Left: Members of the 1st Battalion 23rd Marines burrow in the black volcanic sand on an Iwo Jima beach while their fellow Marines unload supplies and equipment from landing craft under a rain of artillery fire from Japanese positions in the background.
Right: A Marine fires his Browning M1917 machine gun at a Japanese position. Marines encountered intense artillery fire on Iwo Jima. Japanese troops under their ingenious and courageous commander, Gen. Tadamichi Kuribayashi, were responsible for the deaths of a third of all U.S. Marines killed during the entire four-year Pacific conflict. Twenty-seven Medals of Honor were awarded to Marines and sailors, many posthumously, more than were awarded for any other single operation during the war.
Left: A U.S. 1.5‑in (37mm) gun fires against Japanese cave positions in the north face of 556‑ft‑tall Mt. Suribachi. These light but extremely accurate weapons did some of their best work in the southern part of the island. Over 35 days approximately 28,000 combatants died, including 6,821 Americans and nearly 22,000 Japanese by fighting or ritual suicide, making Iwo Jima one of the costliest battles of World War II. Only 216 Japanese defenders were captured during the cataclysmic battle.

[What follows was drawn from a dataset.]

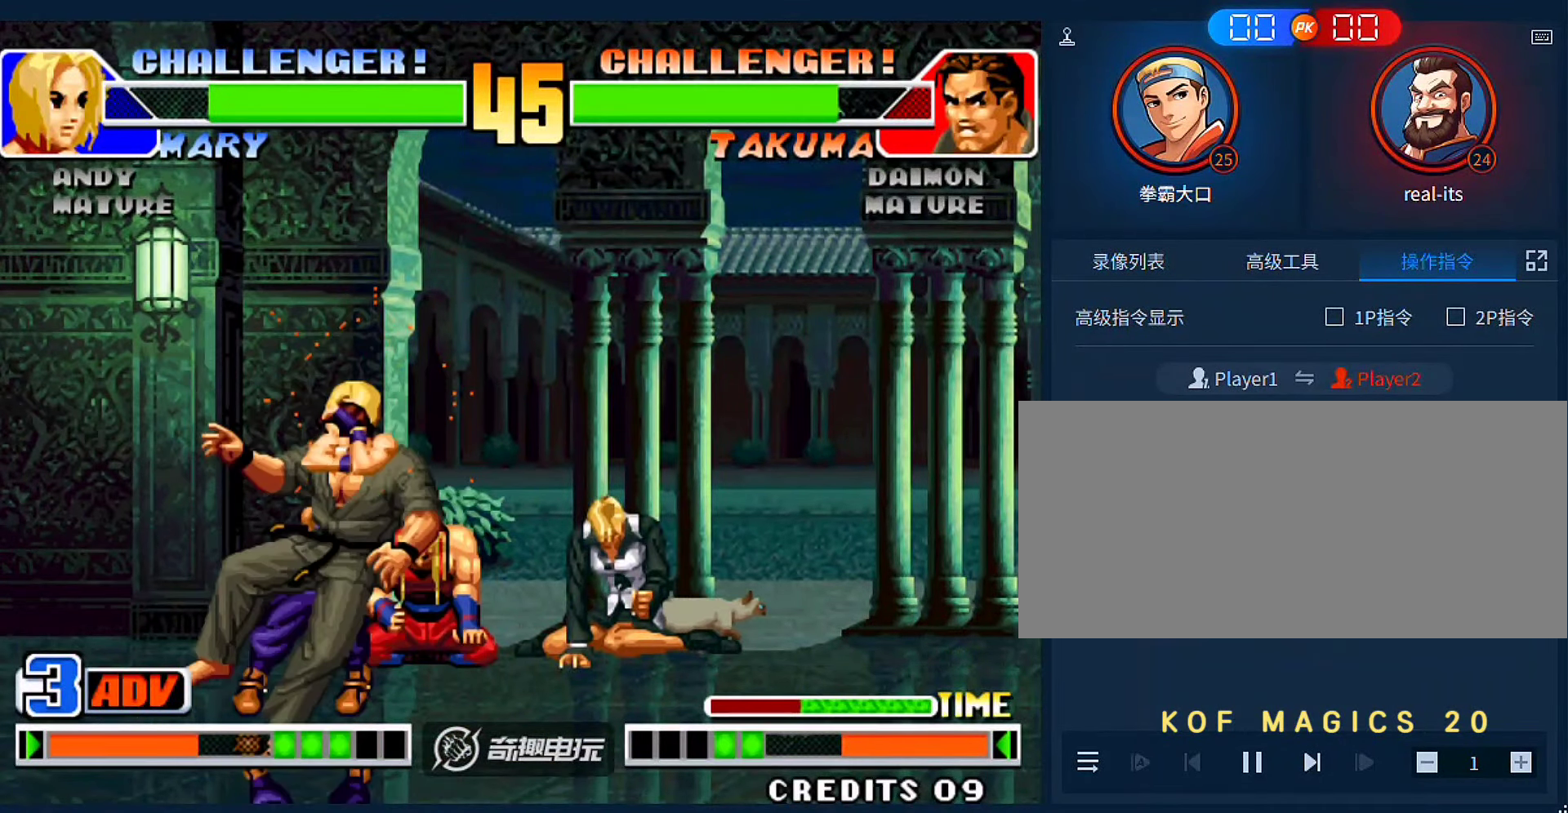
{"buttons": [], "left_stick": "left", "events": []}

Right: Joe Rosenthal’s Pulitzer Prize-winning image depicts five Marines and one sailor raising the Stars and Stripes over Mt. Suribachi five days into the Battle of Iwo Jima. Three of the flag-raisers died at Bloody Gorge on the north side on the island, where the worst of the fighting took place. Three flag-raisers—Marine privates Rene Gagnon and Ira Hayes and Pharmacy Mate Second Class John Bradley—survived the horrific combat and participated in a war bonds tour in the States that featured reenactments of the flag raising.